● Textauszug

____

Nasdaq endet im Plus
Dow Jones kämpft mit dem Bären

Am Donnerstag kamen die Anleger noch mal mit dem Schrecken davon. Der Dow Jones Index konnte zu Handelsschluss die Verluste begrenzen. Positive Impulse erhielt die Wall Street diesmal von der Nasdaq. Massive Verluste an der Frankfurter Börse Der Neue Markt wird gerade beerdigt

dpa NEW YORK. Die US-Standardwerte haben am Donnerstag an der Wall Street eine dramatische Berg- und Talfahrt erlebt. Dies spiegelte sich in den anfänglichen Verlusten des Dow-Jones-Index von rund 381 Punkten wider, die sich bis zum Schluss auf unter 100 Punkte verringerten. Ähnliche Auf- und Abwärtsbewegungen gab es beim breiter gefassten Standard & Poor's 500-Index. Die Technologiebörse Nasdaq konnte sich hingegen deutlich erholen.

____

Gespeicherte Einträge
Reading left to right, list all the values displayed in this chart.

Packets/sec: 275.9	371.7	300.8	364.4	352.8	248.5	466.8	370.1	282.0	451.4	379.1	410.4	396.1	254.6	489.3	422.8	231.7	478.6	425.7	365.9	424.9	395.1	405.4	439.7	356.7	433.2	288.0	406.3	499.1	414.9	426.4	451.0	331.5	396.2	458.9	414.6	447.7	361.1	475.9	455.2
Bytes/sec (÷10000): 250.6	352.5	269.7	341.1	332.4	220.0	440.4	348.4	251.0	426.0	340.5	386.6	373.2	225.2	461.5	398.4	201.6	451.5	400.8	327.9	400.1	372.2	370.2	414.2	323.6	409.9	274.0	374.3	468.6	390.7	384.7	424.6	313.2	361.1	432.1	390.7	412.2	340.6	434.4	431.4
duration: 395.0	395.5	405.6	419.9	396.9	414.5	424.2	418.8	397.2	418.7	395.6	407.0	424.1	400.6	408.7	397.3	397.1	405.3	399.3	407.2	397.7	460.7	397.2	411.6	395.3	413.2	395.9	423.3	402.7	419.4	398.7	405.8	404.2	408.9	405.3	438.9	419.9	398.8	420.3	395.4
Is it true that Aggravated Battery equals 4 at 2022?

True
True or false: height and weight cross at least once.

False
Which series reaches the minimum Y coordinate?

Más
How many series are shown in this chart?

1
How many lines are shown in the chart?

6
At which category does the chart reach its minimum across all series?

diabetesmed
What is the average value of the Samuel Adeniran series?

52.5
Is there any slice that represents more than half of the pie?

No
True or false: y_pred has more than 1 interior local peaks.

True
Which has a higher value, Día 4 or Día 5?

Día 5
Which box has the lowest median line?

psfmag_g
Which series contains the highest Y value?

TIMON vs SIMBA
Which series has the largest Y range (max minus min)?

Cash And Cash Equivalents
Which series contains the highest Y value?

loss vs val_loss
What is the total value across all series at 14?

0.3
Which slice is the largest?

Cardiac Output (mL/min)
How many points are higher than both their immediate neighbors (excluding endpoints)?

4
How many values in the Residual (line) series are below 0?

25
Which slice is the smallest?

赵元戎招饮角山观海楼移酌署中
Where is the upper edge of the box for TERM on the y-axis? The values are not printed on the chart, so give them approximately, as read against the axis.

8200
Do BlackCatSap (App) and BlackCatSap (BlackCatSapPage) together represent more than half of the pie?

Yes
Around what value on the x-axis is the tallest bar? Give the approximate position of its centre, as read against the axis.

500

____

● Zur Aufgabe
Wie hoch waren laut dem Textauszug über die Wall Street die anfänglichen Verluste des Dow-Jones-Index am Donnerstag?

● Lösung
Rund 381 Punkte.